In certain animal societies, sexual energy functions as a harmonising influence. For example, animal studies have shown that at least 80% of the interactions between male giraffes are classified as "homosexual". Giraffes are highly intelligent. They do not pre-emptively strike in pseudo self-defence, but they do protect themselves if directly threatened. Their hooves are heavy enough that, if attacked by a lion, they can seriously injure the lion by striking out. But they do not strike first; they are not violent creatures. The sexuality freely expressed between males in their species has the ultimate effect of lowering aggression.

And then there are the Bonobo monkeys, whom I recently saw referred to in the media in an article about Lindsay Lohan. When the group gathers together, the female Bonobos have sex with each other, and then the community eats.

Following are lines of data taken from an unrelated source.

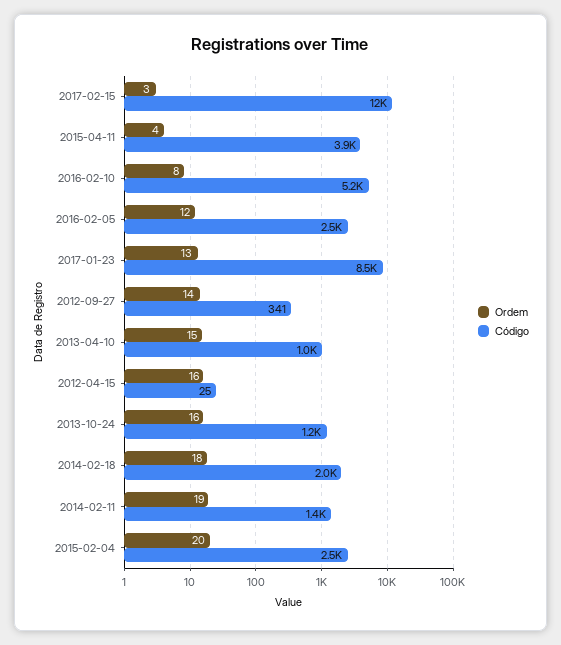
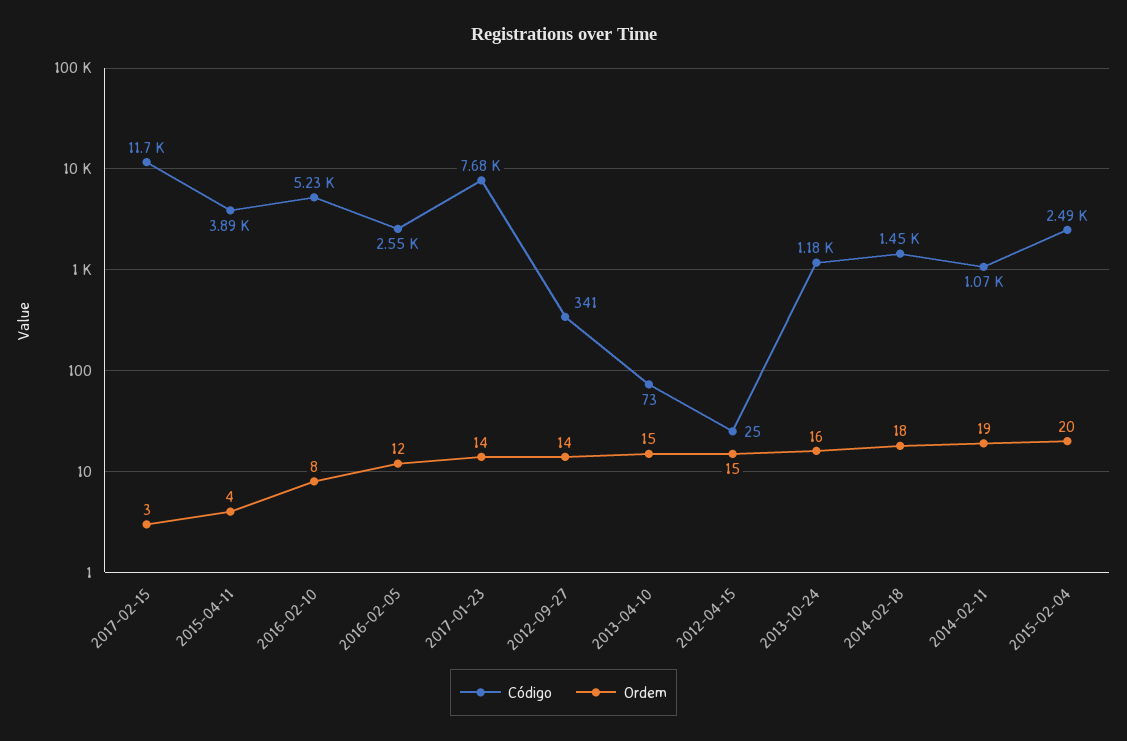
Ordem, 2017-01-23: 13 -> 14
Código, 2017-01-23: 8500 -> 7680
Código, 2013-04-10: 1000 -> 73
Ordem, 2012-04-15: 16 -> 15
Código, 2014-02-18: 2000 -> 1450
Código, 2014-02-11: 1400 -> 1070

The Bonobos are not violent creatures, unlike the more sexually regimented Common Chimpanzee. In Bonobo life, the expression of sexual energy between females harmonises the larger group. The Common Chimpanzee and the Bonobos are the closest relatives to humans in the animal kingdom.

In human society, for thousands of years, we have documented our violent history to the point of people simply believing we are a violent species. We have split sexuality in half by making "heterosexuality" right and good, and "homosexuality" wrong and bad. We have strictly encoded gender behaviour to limit how men and women are allowed to express themselves. We elevate the male over the female to such an extent that to this day, in certain countries — and cultures, even in America — parents overwhelmingly choose to abort female children. Human men and women are thus heavily regimented, and violence is its own result in this intensive campaign against humanity and sexuality.

A friend said to me recently: "Are you saying that it's the suppression of gay feelings that causes violence?" It's not just "gay" feelings that are suppressed in gender typing, but loving, tender feelings. Listen to ‘When I Was a Boy’ by Dar Williams:

I was a kid that you would like, just a small boy on her bike
Riding topless, I didn't care who saw.
My neighbor came outside to say "Get your shirt!"
I said "No way! It's the last time, I'm not breaking any law".
And now I'm in a clothing store where the sign says "less is more".
More that's tight means more to see, more for them, not more for me.
That can't help me climb a tree in ten seconds flat.

When I was a boy, see that picture that was me,
Grass-stained shirt and dusty knees.
And I know things have gotta change, they've got pills to sell
They've got implants to put in, they've got implants to remove.
But I am not forgetting, that I was a boy too.
… So I tell the man I'm with about the other life I lived
And I say "Now you're top gun, I have lost and you have won".
And he says "oh no, can't you see?
When I was a girl, my mom and I, we always talked,
And I picked flowers everywhere that I walked.
And I could cry all the time, now even when I'm alone, I seldom do.
And I have lost some kindness
But I was a girl too,
And you were just like me
And I was just like you.

I say let's fully normalise human sexuality! Let's make the two one. Let's unite that which we have torn asunder. And let's expose each other to our tender feelings. What do we really have to lose?